*** Begin section ***
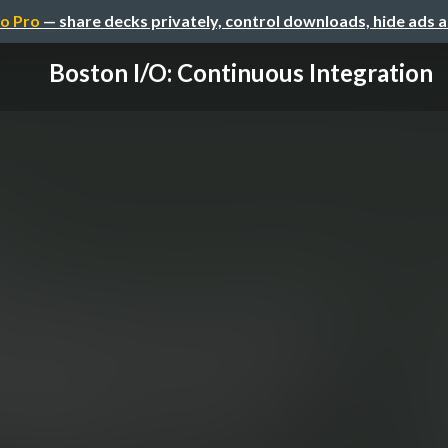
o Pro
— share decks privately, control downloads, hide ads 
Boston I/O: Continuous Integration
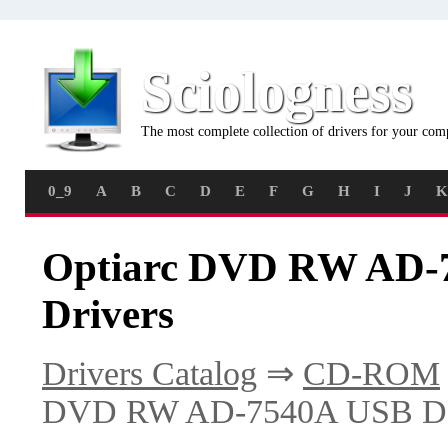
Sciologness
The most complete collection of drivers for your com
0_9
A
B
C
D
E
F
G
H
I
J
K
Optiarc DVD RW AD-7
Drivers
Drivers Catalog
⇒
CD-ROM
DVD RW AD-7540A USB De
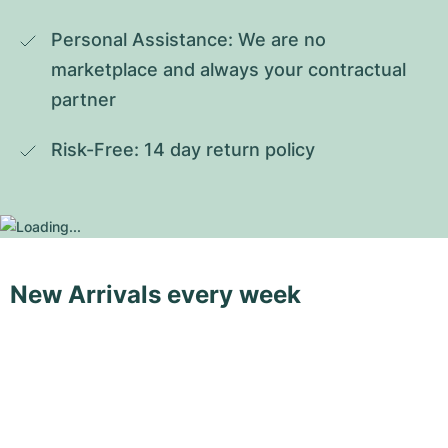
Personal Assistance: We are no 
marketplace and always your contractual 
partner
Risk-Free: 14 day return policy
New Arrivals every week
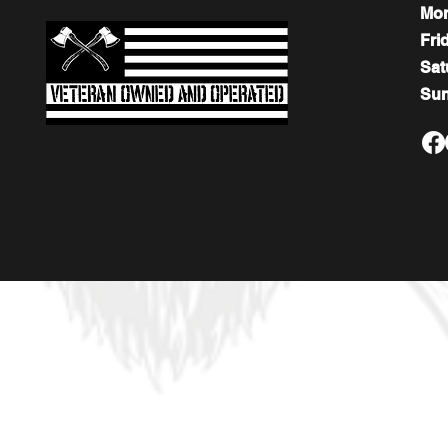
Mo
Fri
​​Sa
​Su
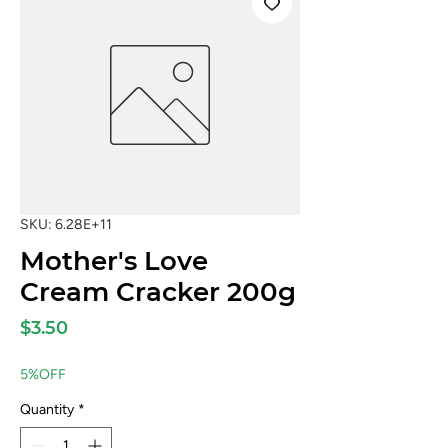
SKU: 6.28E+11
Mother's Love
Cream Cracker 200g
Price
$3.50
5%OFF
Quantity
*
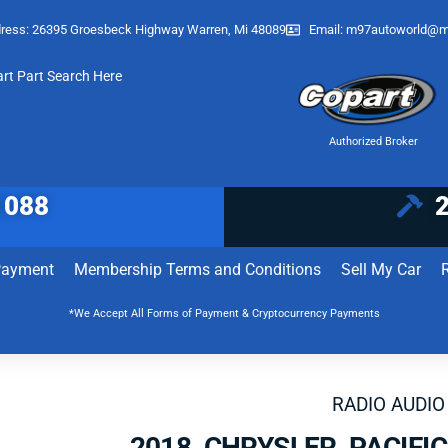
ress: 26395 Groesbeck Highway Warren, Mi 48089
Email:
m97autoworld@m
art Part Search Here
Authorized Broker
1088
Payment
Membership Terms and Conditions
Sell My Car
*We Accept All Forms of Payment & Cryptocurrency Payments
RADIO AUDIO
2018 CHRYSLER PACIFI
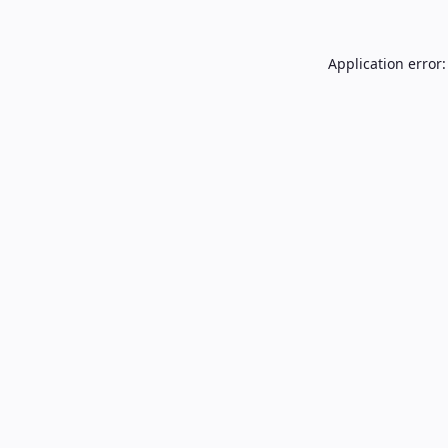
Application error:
*** End section ***
◆ **WHAT IS EXPECTED**:
Please find each line in the rows above that contains the word "your", and copy those lines in full.

◆ **TASK OUTPUT**:
The most complete collection of drivers for your com
marketplace and always your contractual 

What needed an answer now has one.